Statt professioneller Datenaufbereitung liefern die öffentlich-rechtlichen Anstalten bei der Berichterstattung zum Coronavirus unzureichende Informationen aufgepeppt mit bunten, interaktiven Graphiken. Die absolute Zahl der Infizierten pro Tag mit bunten Balken ist zwar schön und gut anzusehen, wie die interaktive Karte der „Coronavirus-Infektionen in Deutschland“ der „Tagesschau“. Aber sie sagt nicht alles über das Ausmaß der Ausbreitung aus.

Sinnvoller wäre es, zusätzlich zu den bunten Balken eine graphische Kurve zu erstellen, die den relativen Anstieg von Tag zu Tag seit Auftreten des Virus in Deutschland anzeigt. Zudem „wird jede Person, die stirbt und gleichzeitig an Corona erkrankt ist, als ‚Todesfall im Zusammenhang mit einer Corona-Infektion‘ gezählt, unabhängig davon, wie alt die Person ist oder welche Vorerkrankungen sie hat“ („Nordkurier“). Die Corona-Toten nach Alter und spezifischen Vorerkrankungen zu unterteilen, das wäre ein weiterer Schritt in die richtige Richtung, für eine sachliche, informative und professionelle Berichterstattung.
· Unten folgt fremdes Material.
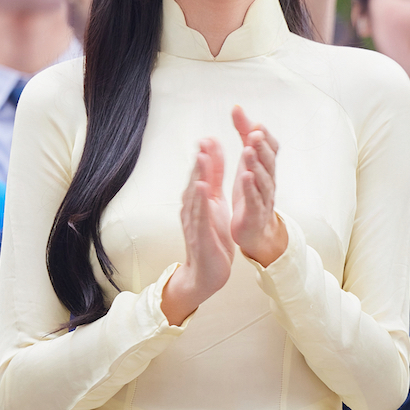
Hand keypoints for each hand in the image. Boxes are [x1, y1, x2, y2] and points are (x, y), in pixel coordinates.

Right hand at [162, 139, 234, 324]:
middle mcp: (193, 208)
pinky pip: (199, 216)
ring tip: (202, 157)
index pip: (203, 173)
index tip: (210, 137)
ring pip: (195, 195)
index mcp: (200, 199)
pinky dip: (200, 202)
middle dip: (201, 160)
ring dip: (198, 176)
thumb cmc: (211, 236)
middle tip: (204, 140)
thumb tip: (212, 154)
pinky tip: (202, 189)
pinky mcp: (199, 236)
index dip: (207, 156)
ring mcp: (194, 222)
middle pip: (196, 180)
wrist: (207, 272)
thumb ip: (213, 180)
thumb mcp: (215, 203)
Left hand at [229, 106, 286, 265]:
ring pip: (263, 179)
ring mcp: (264, 197)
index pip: (271, 147)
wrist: (254, 228)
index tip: (255, 124)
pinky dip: (251, 188)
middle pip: (268, 160)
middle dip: (261, 146)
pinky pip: (255, 200)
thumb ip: (243, 133)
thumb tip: (237, 107)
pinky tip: (245, 177)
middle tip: (254, 133)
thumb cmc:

Doch das erfordert unideologisches, vernunftgeleitetes Recherchieren. Und die Vergangenheit zeigt, dass Sachlichkeit und Vernunft rare Zutaten darstellen. Die Tat in Hanau? Weil der Täter ausschließlich Migranten und Ausländer tötete, sprachen die meisten Beobachter, wie aus der Pistole geschossen, von einer rechtsextremen Tat. Gar von Terror war die Rede.
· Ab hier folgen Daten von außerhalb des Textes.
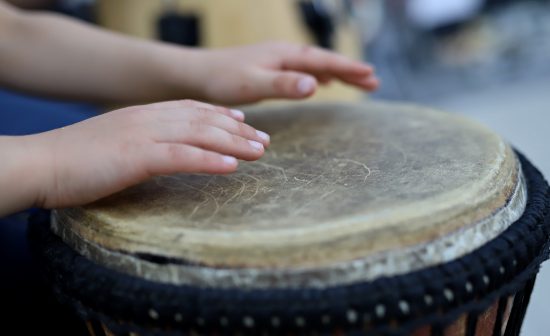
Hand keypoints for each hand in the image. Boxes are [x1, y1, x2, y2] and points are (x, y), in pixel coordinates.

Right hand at [25, 100, 268, 209]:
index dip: (221, 114)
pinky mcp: (137, 156)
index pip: (191, 109)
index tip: (244, 121)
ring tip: (260, 151)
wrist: (41, 163)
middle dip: (238, 130)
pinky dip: (209, 160)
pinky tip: (232, 166)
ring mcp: (143, 135)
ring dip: (234, 143)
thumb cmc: (76, 159)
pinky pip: (181, 156)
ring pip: (200, 134)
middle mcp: (148, 119)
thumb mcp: (116, 142)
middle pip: (204, 120)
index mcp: (144, 115)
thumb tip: (163, 151)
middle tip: (264, 140)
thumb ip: (142, 142)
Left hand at [197, 41, 378, 104]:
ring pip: (315, 65)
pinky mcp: (270, 68)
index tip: (371, 75)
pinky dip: (319, 75)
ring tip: (358, 81)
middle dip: (350, 70)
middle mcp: (284, 53)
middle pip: (324, 60)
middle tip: (374, 82)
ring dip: (338, 73)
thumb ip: (284, 84)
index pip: (324, 61)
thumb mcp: (254, 84)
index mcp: (284, 55)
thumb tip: (316, 84)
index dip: (348, 68)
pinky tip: (322, 82)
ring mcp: (277, 59)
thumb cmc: (223, 80)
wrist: (197, 74)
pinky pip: (303, 70)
Doch wer, außer dem Täter, weiß über die wahren Beweggründe Bescheid? Niemand. Und dass Telepathie zu den zentralen journalistischen Fähigkeiten gehörte, wäre in der Tat eine Sensation. Realistischer in diesem Zusammenhang scheint ein reflexives Schlussfolgern vieler Spitzfedern, mit dem Ziel die eigenen Überzeugungen und Einstellungen zu untermauern. Zudem sehen Ermittler des Bundeskriminalamtes nach eingehenden Analysen eine rechtsextreme Gesinnung nicht als Hauptmotiv.
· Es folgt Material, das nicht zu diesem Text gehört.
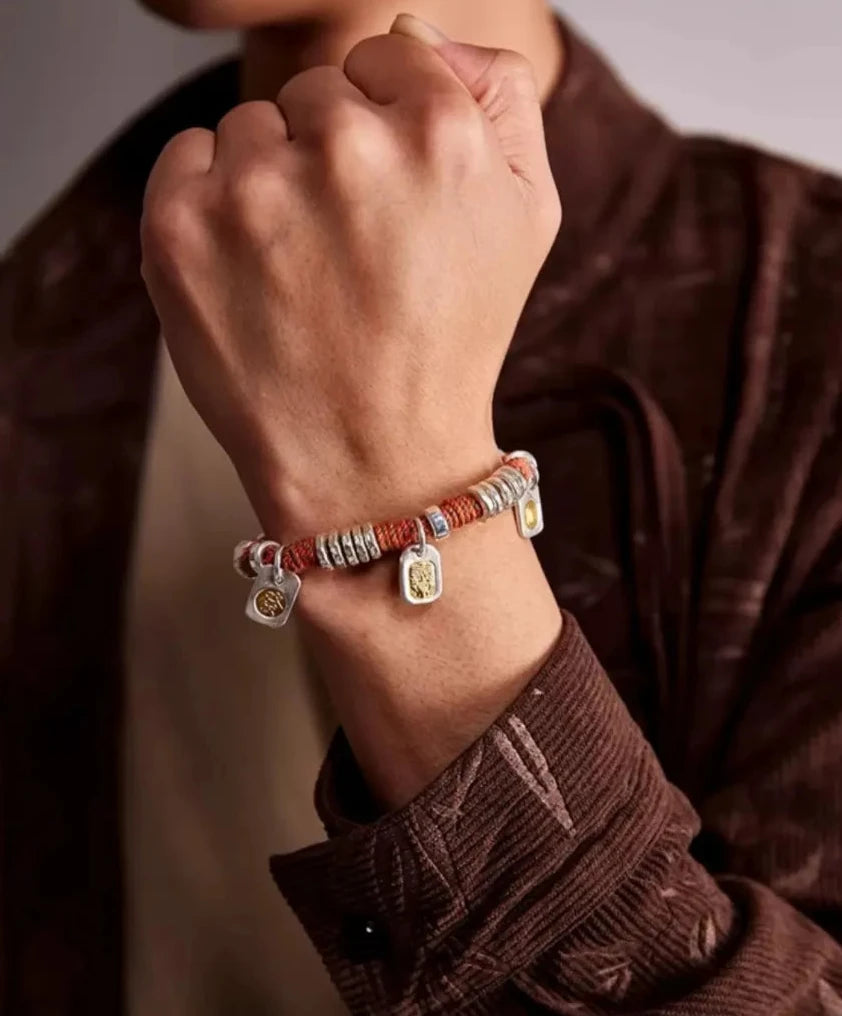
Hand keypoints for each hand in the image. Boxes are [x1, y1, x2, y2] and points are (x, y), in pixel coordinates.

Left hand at [140, 15, 560, 539]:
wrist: (376, 459)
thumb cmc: (452, 341)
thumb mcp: (529, 215)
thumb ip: (499, 94)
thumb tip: (412, 32)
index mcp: (442, 134)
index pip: (389, 56)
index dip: (389, 130)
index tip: (391, 200)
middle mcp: (347, 149)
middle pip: (316, 95)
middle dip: (331, 161)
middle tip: (351, 256)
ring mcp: (256, 190)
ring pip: (249, 130)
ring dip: (270, 188)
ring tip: (304, 276)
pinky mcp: (181, 229)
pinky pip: (187, 160)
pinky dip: (210, 207)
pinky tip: (253, 275)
Corona verdeutlicht diese teils überhitzte und gedankenlose Berichterstattung. Statt unabhängig und sachlich zu berichten, spielen die Öffentlich-Rechtlichen den „verlängerten Arm der Regierung“. Statt kritisch und unvoreingenommen die Feder zu zücken, kuscheln sie liebedienerisch mit den Regierenden.

Ihr ideologischer Stern der Berichterstattung leuchtet noch zu hell. Ihre Supernova ist noch zu weit entfernt.